Serum salusin-α levels were measured in duplicate using an enzyme-linked immunosorbent assay (ELISA; Phoenix Pharmaceuticals, Burlingame, CA, USA). Optical density at 450 nm was measured using an xMark microplate reader (xMark microplate spectrophotometer; Bio-Rad Laboratories, Hercules, CA, USA). All samples were converted into concentrations by linear fitting to the log–log plot of a standard curve. The day-to-day coefficient of variation of serum salusin-α levels was 2.8 ± 0.7 %.

Measurements of serum cholesterol and triglyceride levels

Fasting serum concentrations of total cholesterol, HDL cholesterol, and triglycerides were measured by standard enzymatic techniques.

Statistical analysis

Data are expressed as means ± SE. In the cross-sectional study, unpaired Student’s t-tests were used to compare young versus middle-aged and older subjects for all parameters measured. Pearson correlation coefficients were used to assess the relationships between serum salusin-α levels with all other parameters obtained in this study.
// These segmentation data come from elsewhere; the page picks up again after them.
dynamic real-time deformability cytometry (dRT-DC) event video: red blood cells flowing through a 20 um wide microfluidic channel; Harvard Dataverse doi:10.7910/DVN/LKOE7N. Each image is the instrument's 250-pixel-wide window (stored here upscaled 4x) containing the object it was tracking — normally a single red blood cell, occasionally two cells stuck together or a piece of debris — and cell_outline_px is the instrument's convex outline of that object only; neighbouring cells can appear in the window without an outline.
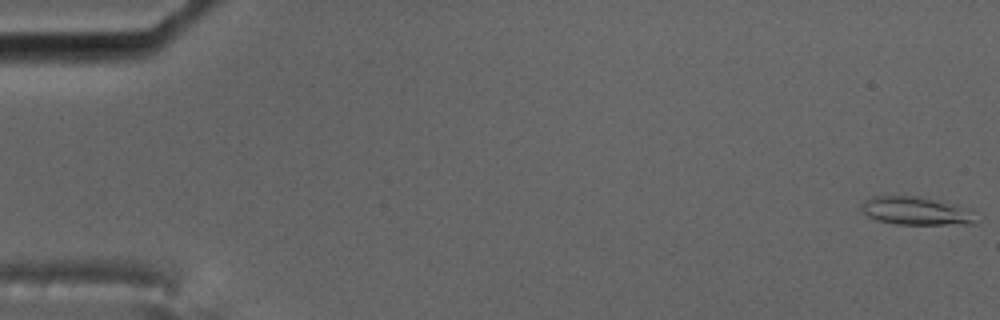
{"species": "common noctule bat (a hibernating species)", "species_latin": "Nyctalus noctula", "temperature_condition": "cold", "stored_images_in_passage": 58, "camera_frame_rate_fps": 3000, "um_per_image_px": 0.085, "animal": {"sex": "male", "body_mass_g": 17.5, "forearm_length_mm": 52.3}, "frame": {"image": 1, "passage_image": 1, "time_ms": 0.0, "image_size_px": [1000, 320], "cell_outline_px": [[976, 224], [896, 224], [876, 220], [868, 216], [860, 208], [860, 204], [864, 200], [872, 196], [920, 196], [972, 208]], "centroid_in_image_um": [77.87, 17.92], "position_along_channel_um": 7.1, "area_um2": 19.02}}
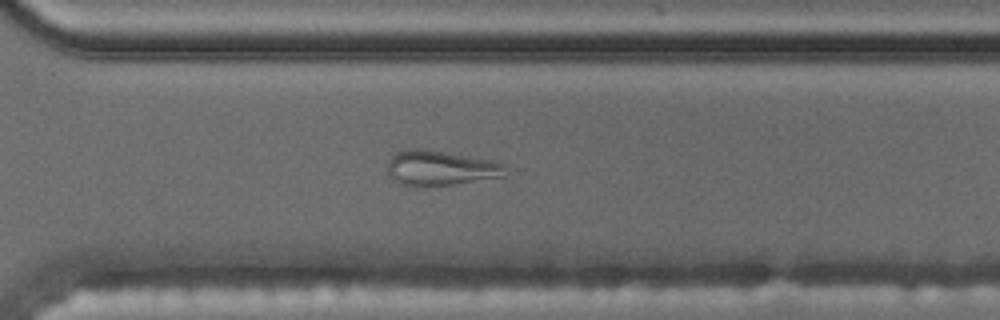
{"frame": {"image": 2, "passage_image": 42, "time_ms": 13.667, "image_size_px": [1000, 320], "cell_outline_px": [[508, 176], [452, 184], [400, 184], [388, 176], [388, 160], [396, 152], [412, 148], [420, 148], [492, 160], [500, 164]], "centroid_in_image_um": [37.41, 14.26], "position_along_channel_um": 333.2, "area_um2": 23.35}}
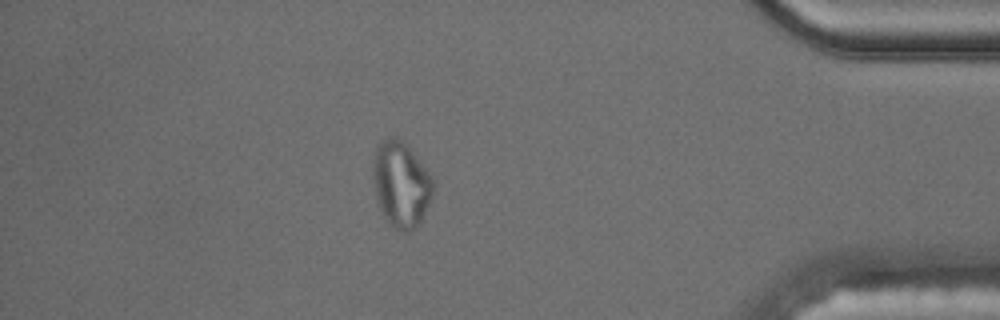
{"frame": {"image": 3, "passage_image": 51, "time_ms": 16.667, "image_size_px": [1000, 320], "cell_outline_px": [[432, 196], [420, 224], [404, 232], [396, 228], [384, 216], [376, 200], [372, 176], [372, 168], [376, 144], [384, 140], [400, 140], [416, 156], [428, 172], [432, 180]], "centroid_in_image_um": [34.05, 15.69], "position_along_channel_um": 401.1, "area_um2": 29.25}, "authors_computed_cell_mechanics": {"area_um2": 17.1088, "velocity_mm_per_s": 3.494, "shape_relaxation_time_tau1_ms": null, "shape_relaxation_time_tau2_ms": 3.3855, "deformation_change_tau1": null, "deformation_change_tau2": 0.1142}}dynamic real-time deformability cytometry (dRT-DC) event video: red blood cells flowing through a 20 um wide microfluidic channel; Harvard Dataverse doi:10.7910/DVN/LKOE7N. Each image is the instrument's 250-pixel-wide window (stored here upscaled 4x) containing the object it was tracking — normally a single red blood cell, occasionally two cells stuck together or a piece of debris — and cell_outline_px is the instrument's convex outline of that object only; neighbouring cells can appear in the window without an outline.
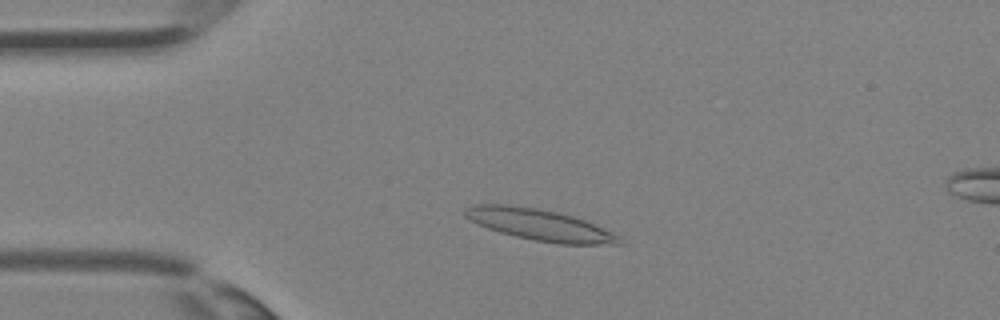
{"species": "Egyptian fruit bat (a non-hibernating species)", "species_latin": "Rousettus aegyptiacus", "temperature_condition": "room temperature", "stored_images_in_passage": 32, "camera_frame_rate_fps": 3000, "um_per_image_px": 0.085, "animal": {"sex": "female"}, "frame": {"image": 1, "passage_image": 5, "time_ms": 1.333, "image_size_px": [1000, 320], "cell_outline_px": [[624, 244], [560, 244], [536, 240], [516, 236], [500, 232], [476, 224], [468, 220], [464, 216], [464, 208], [472, 204], [508, 204], [536, 208], [560, 212], [584, 220], [612, 232]], "centroid_in_image_um": [45.79, 19.09], "position_along_channel_um": 39.2, "area_um2": 28.03}}
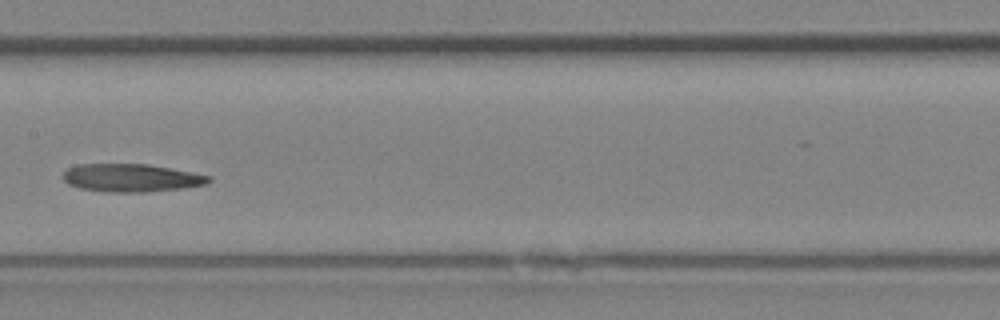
{"frame": {"image": 2, "passage_image": 15, "time_ms": 4.667, "image_size_px": [1000, 320], "cell_outline_px": [[212, 180], [208, 184], [184, 188], [144, 192], [112, 192], [80, 188], [68, 184], [64, 180], [64, 172], [68, 168], [80, 164], [148, 164], [192, 172], [212, 176]], "centroid_in_image_um": [11.21, 15.12], "position_along_channel_um": 196.2, "area_um2": 23.7}}
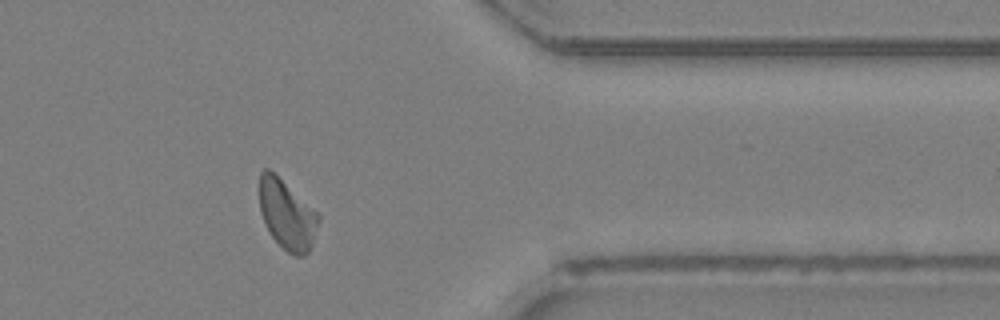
{"frame": {"image": 3, "passage_image": 26, "time_ms": 8.333, "image_size_px": [1000, 320], "cell_outline_px": [[320, 220], [312, 244], [308, 252], [304, 256], [296, 256], [288, 252], [272, 236], [264, 220], [260, 208], [260, 172], [264, 168], [268, 168], [320, 212]], "centroid_in_image_um": [24.44, 18.23], "position_along_channel_um": 387.0, "area_um2": 23.81}}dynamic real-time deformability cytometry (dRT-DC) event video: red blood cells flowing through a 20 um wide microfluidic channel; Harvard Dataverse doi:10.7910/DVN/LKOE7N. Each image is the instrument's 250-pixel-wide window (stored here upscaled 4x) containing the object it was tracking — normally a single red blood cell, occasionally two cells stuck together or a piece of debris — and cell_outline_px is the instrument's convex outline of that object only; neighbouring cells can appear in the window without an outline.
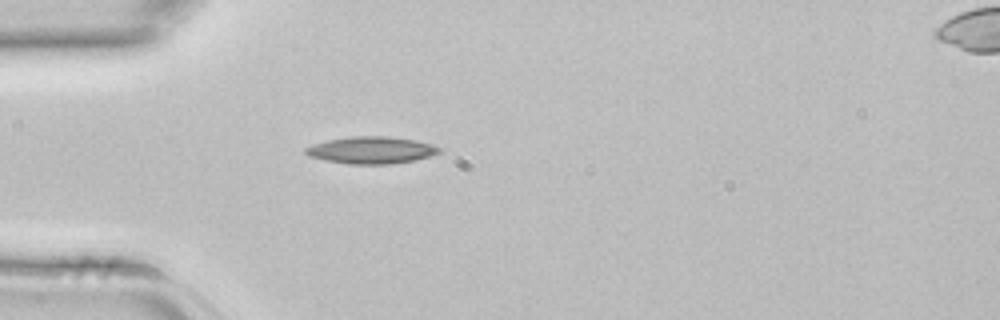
{"species": "common noctule bat (a hibernating species)", "species_latin": "Nyctalus noctula", "temperature_condition": "room temperature", "stored_images_in_passage": 1, "camera_frame_rate_fps": 3000, "um_per_image_px": 0.085, "animal": {"sex": "female", "body_mass_g": 22.7, "forearm_length_mm": 54.2}, "frame": {"image": 1, "passage_image": 1, "time_ms": 0.0, "image_size_px": [1000, 320], "cell_outline_px": [[440, 152], [416, 160], [392, 164], [348, 164], [308, 156], [304, 152], [304, 148], [312, 144], [328, 140], [352, 136], [388, 136], [412, 140], [432, 144], [440, 148]], "centroid_in_image_um": [31.53, 12.76], "position_along_channel_um": 53.5, "area_um2": 20.92}}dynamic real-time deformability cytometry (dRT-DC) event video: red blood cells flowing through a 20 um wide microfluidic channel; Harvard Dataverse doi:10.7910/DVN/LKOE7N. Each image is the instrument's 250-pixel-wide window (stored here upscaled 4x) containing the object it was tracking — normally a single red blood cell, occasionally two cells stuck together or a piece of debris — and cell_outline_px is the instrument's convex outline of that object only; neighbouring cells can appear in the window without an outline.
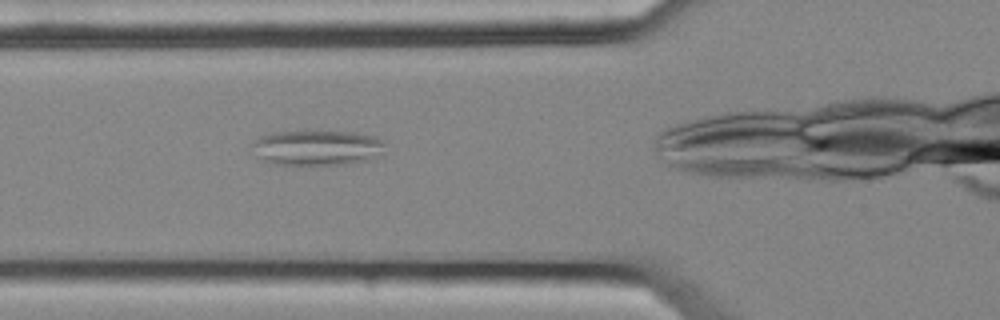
{"species": "common noctule bat (a hibernating species)", "species_latin": "Nyctalus noctula", "temperature_condition": "cold", "stored_images_in_passage": 28, "camera_frame_rate_fps": 3000, "um_per_image_px": 0.085, "animal": {"sex": "female", "body_mass_g": 25.1}, "frame": {"image": 1, "passage_image": 5, "time_ms": 1.333, "image_size_px": [1000, 320], "cell_outline_px": [[384, 144], [368, 160], [348, 164], [300, 168], [272, 164], [260, 160], [256, 156], [252, 144], [252, 140], [260, 136], [272, 132], [356, 132], [380, 136], [384, 140]], "centroid_in_image_um": [26.85, 12.6], "position_along_channel_um": 99.0, "area_um2": 28.15}}
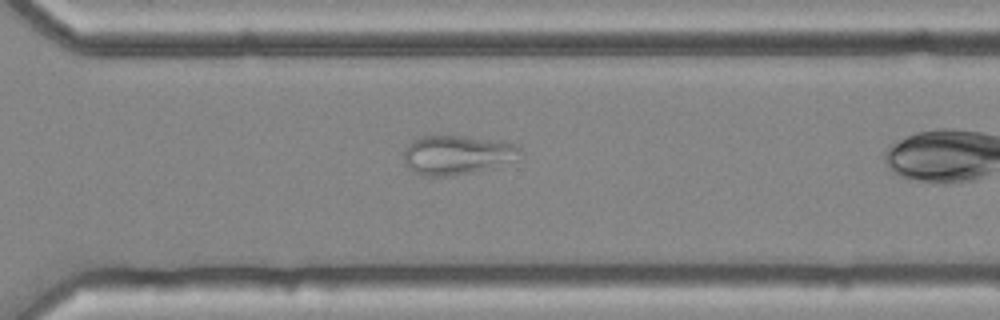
{"frame": {"image": 2, "passage_image": 24, "time_ms": 7.667, "image_size_px": [1000, 320], "cell_outline_px": [[524, 156], [520, 160], [492, 168], [476, 172], [452, 176], [424, 176], [416, 172], [404, 164], [404, 148], [408, 144], [420, 136], [464, 136], [516, 144], [520, 148]], "centroid_in_image_um": [38.91, 13.18], "position_along_channel_um": 331.7, "area_um2": 26.99}}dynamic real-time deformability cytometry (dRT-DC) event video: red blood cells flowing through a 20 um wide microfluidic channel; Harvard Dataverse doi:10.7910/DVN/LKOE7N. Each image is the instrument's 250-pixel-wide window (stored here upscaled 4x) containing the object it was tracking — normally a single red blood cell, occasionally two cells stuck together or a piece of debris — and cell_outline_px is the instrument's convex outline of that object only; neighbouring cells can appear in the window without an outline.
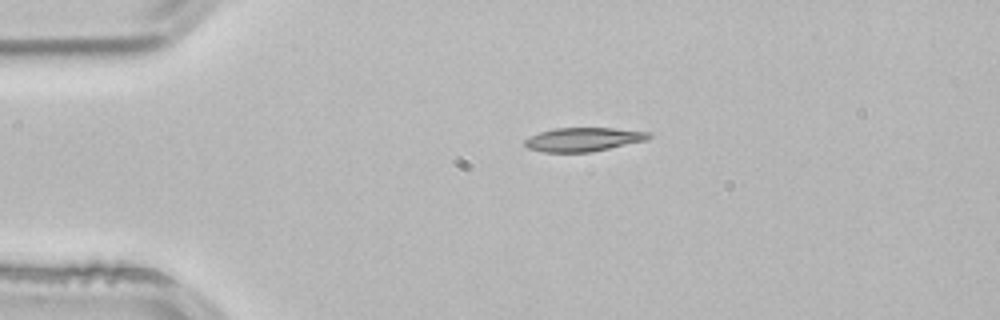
{"species": "common noctule bat (a hibernating species)", "species_latin": "Nyctalus noctula", "temperature_condition": "room temperature", "stored_images_in_passage": 2, "camera_frame_rate_fps": 3000, "um_per_image_px": 0.085, "animal": {"sex": "male", "body_mass_g": 21.5, "forearm_length_mm": 52.0}, "frame": {"image": 1, "passage_image": 1, "time_ms": 0.0, "image_size_px": [1000, 320], "cell_outline_px": [[652, 136], [648, 140], [592, 152], [544, 152], [528, 148], [524, 144], [524, 140], [528, 136], [540, 132], [556, 128], [612, 128], [652, 132]], "centroid_in_image_um": [49.61, 11.85], "position_along_channel_um": 35.4, "area_um2": 17.34}}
A multiple linear regression analysis was used to to test the independent association of serum salusin-α levels with BMI, triglyceride level, MBP, cfPWV. In the interventional study, unpaired Student’s t-tests were used to compare any parameter changes that occurred before and after the exercise intervention between the AT and control groups. As in the cross-sectional study, Pearson correlation coefficients were used to assess the relationships between serum salusin-α levels and the other parameters measured in all four groups of the interventional study. The partial correlation coefficient between serum salsuin-α levels and cfPWV, SBP or DBP was adjusted for age. A value of P < 0.05 was considered as statistically significant. All statistical analyses were performed using StatView (5.0, SAS Institute, Tokyo, Japan).

Abbreviations

CVD: cardiovascular disease; PWV: pulse wave velocity; AT: aerobic exercise training; TNF-α: tumor necrosis factor-α; Jak: janus kinase; BMI: body mass index; cfPWV: carotid-femoral pulse wave velocity; SBP: systolic blood pressure; DBP: diastolic blood pressure; MBP: mean blood pressure; ccIMT: common carotid intima-media thickness; HR: heart rate; HDL: high-density lipoprotein; VO2peak: peak oxygen uptake; RPE: rating of perceived exertion; ELISA: enzyme-linked immunosorbent assay; SE: standard error.

Acknowledgements

We are grateful to the study volunteers for their participation.

Conflicts of Interest

The authors have nothing to disclose.

Funding

This work was supported by a Grant-in-Aid for Scientific Research from the Ministry of Education, Culture, Sports, Science and Technology of Japan (#17H02182, #16K13059, M. Iemitsu, #18J01024, S. Fujie).